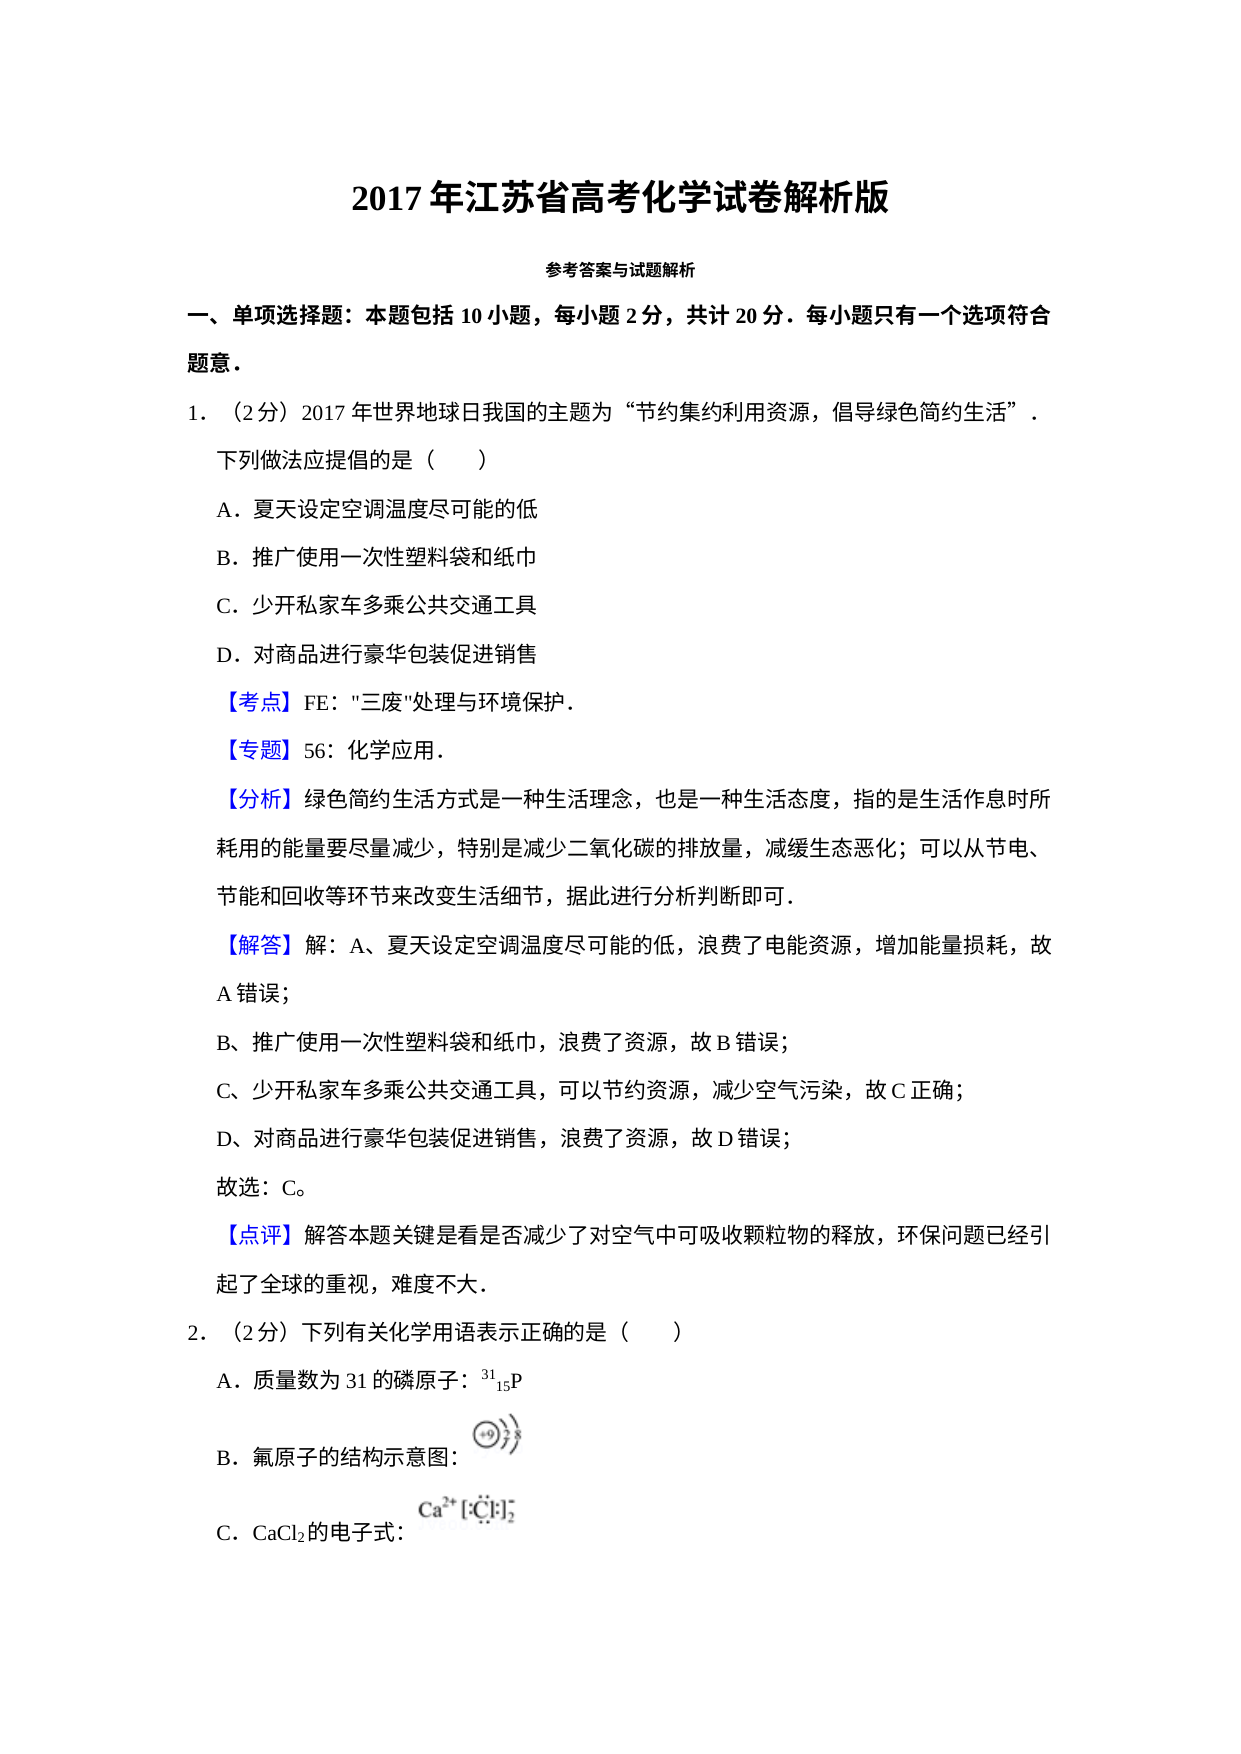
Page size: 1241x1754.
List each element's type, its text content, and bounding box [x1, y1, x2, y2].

text 【考点】FE："三废"处理与环境保护．菁优网版权所有 [216, 685, 1053, 717]
text A．夏天设定空调温度尽可能的低 [187, 491, 1053, 524]
picture [416, 1492, 520, 1530]
text 一、单项选择题：本题包括10小题，每小题2分，共计20分．每小题只有一个选项符合题意． [187, 297, 1053, 378]
text C．少开私家车多乘公共交通工具 [187, 588, 1053, 621]
text B．氟原子的结构示意图： [187, 1411, 1053, 1476]
text C．CaCl2的电子式： [187, 1492, 1053, 1557]
text 【分析】绿色简约生活方式是一种生活理念，也是一种生活态度，指的是生活作息时所耗用的能量要尽量减少，特别是减少二氧化碳的排放量，减缓生态恶化；可以从节电、节能和回收等环节来改变生活细节，据此进行分析判断即可． [216, 781, 1053, 911]
text 【专题】56：化学应用． [216, 733, 1053, 766]
text 1．（2分）2017 年世界地球日我国的主题为“节约集约利用资源，倡导绿色简约生活”．下列做法应提倡的是（ ） [187, 394, 1053, 476]
picture [471, 1411, 526, 1460]
text 参考答案与试题解析 [187, 253, 1053, 285]
text C、少开私家车多乘公共交通工具，可以节约资源，减少空气污染，故C正确； [216, 1073, 1053, 1105]
text D．对商品进行豪华包装促进销售 [187, 636, 1053, 669]
text 故选：C。 [216, 1169, 1053, 1202]
text B．推广使用一次性塑料袋和纸巾 [187, 540, 1053, 572]
text 【解答】解：A、夏天设定空调温度尽可能的低，浪费了电能资源，增加能量损耗，故A错误； [216, 927, 1053, 1008]
text D、对商品进行豪华包装促进销售，浪费了资源，故D错误； [216, 1121, 1053, 1153]
text 2．（2分）下列有关化学用语表示正确的是（ ） [187, 1315, 1053, 1347]
text A．质量数为31的磷原子：3115P [187, 1363, 1053, 1396]
text B、推广使用一次性塑料袋和纸巾，浪费了资源，故B错误； [216, 1024, 1053, 1057]
text 2017年江苏省高考化学试卷解析版 [187, 162, 1053, 227]
text 【点评】解答本题关键是看是否减少了对空气中可吸收颗粒物的释放，环保问题已经引起了全球的重视，难度不大． [216, 1218, 1053, 1299]
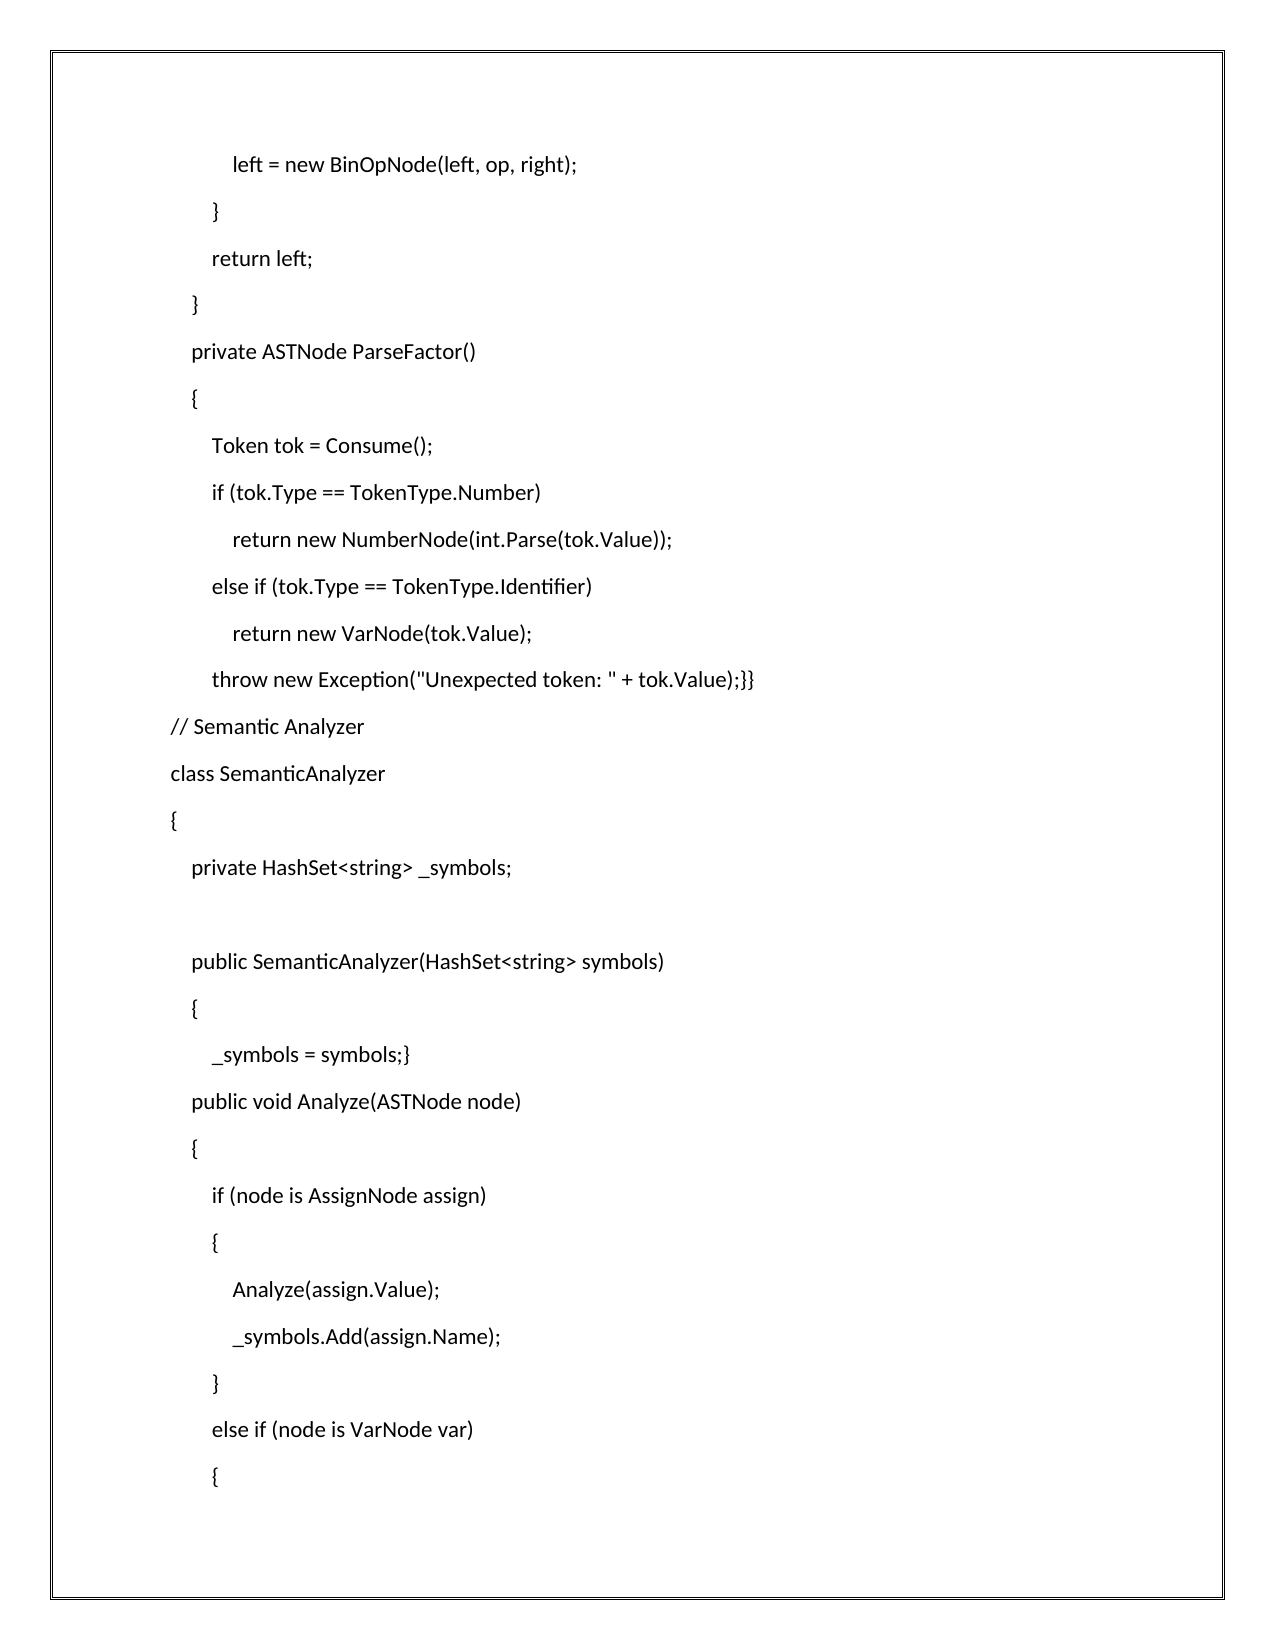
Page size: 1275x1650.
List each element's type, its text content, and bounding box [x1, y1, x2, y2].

text return left; [150, 244, 1125, 272]
text { [150, 384, 1125, 412]
text left = new BinOpNode(left, op, right); [150, 150, 1125, 178]
text _symbols = symbols;} [150, 1041, 1125, 1069]
text } [150, 291, 1125, 319]
text Token tok = Consume(); [150, 431, 1125, 459]
text else if (node is VarNode var) [150, 1416, 1125, 1444]
text { [150, 1134, 1125, 1162]
text { [150, 994, 1125, 1022]
text { [150, 806, 1125, 834]
text if (node is AssignNode assign) [150, 1181, 1125, 1209]
text public SemanticAnalyzer(HashSet<string> symbols) [150, 947, 1125, 975]
text // Semantic Analyzer [150, 712, 1125, 741]
text else if (tok.Type == TokenType.Identifier) [150, 572, 1125, 600]
text class SemanticAnalyzer [150, 759, 1125, 787]
text throw new Exception("Unexpected token: " + tok.Value);}} [150, 666, 1125, 694]
text if (tok.Type == TokenType.Number) [150, 478, 1125, 506]
text private ASTNode ParseFactor() [150, 337, 1125, 366]
text return new VarNode(tok.Value); [150, 619, 1125, 647]
text } [150, 1369, 1125, 1397]
text return new NumberNode(int.Parse(tok.Value)); [150, 525, 1125, 553]
text Analyze(assign.Value); [150, 1275, 1125, 1303]
text } [150, 197, 1125, 225]
text { [150, 1228, 1125, 1256]
text { [150, 1462, 1125, 1491]
text _symbols.Add(assign.Name); [150, 1322, 1125, 1350]
text public void Analyze(ASTNode node) [150, 1087, 1125, 1116]
text private HashSet<string> _symbols; [150, 853, 1125, 881]
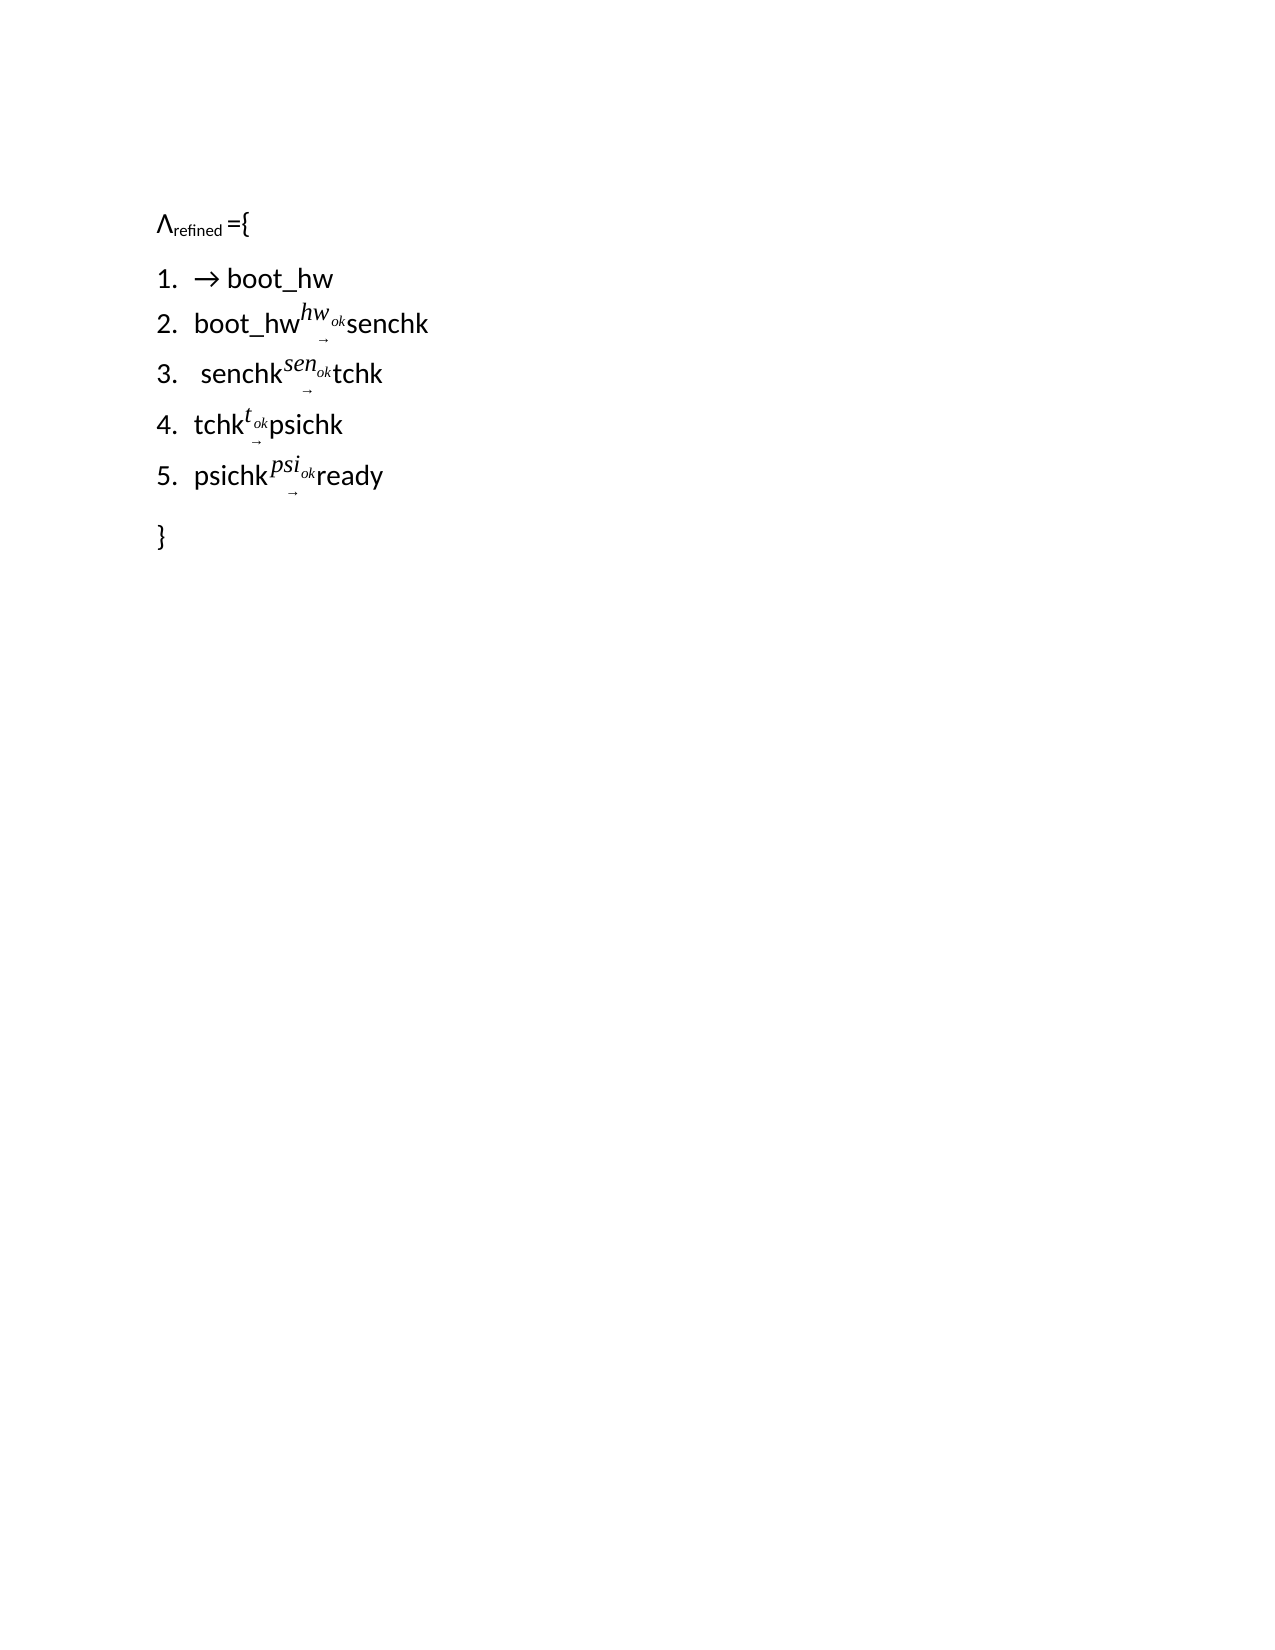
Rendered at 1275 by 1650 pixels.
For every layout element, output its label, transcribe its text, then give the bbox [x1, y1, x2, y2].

text Λrefined ={ [150, 205, 1125, 241]
list psichkready [156, 451, 1125, 499]
list → boot_hw [156, 260, 1125, 296]
list boot_hwsenchk [156, 299, 1125, 347]
list senchktchk [156, 349, 1125, 397]
text } [156, 518, 1125, 554]
list tchkpsichk [156, 400, 1125, 448]
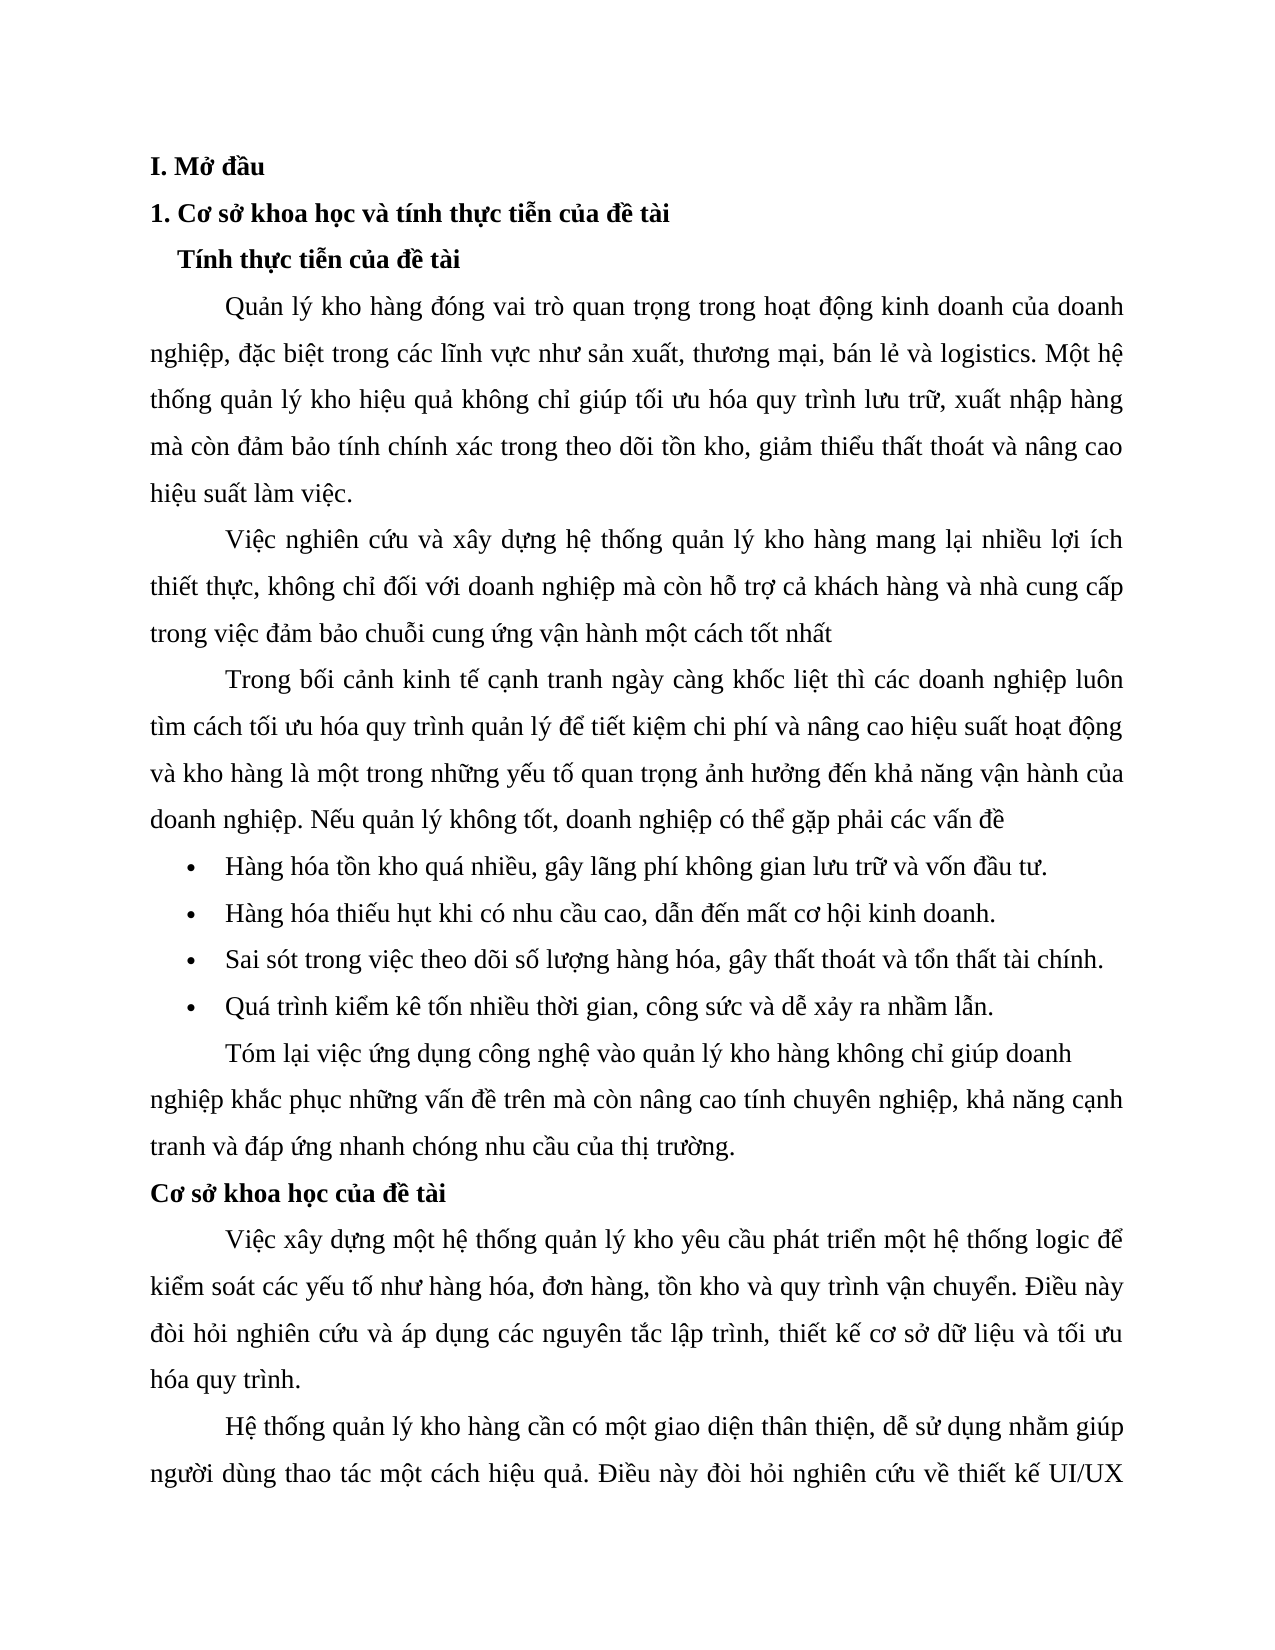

THE PROBLEM: Tally up the lines holding the string "Page" in the data above, and respond with nothing but the number.

YOUR RESPONSE: 2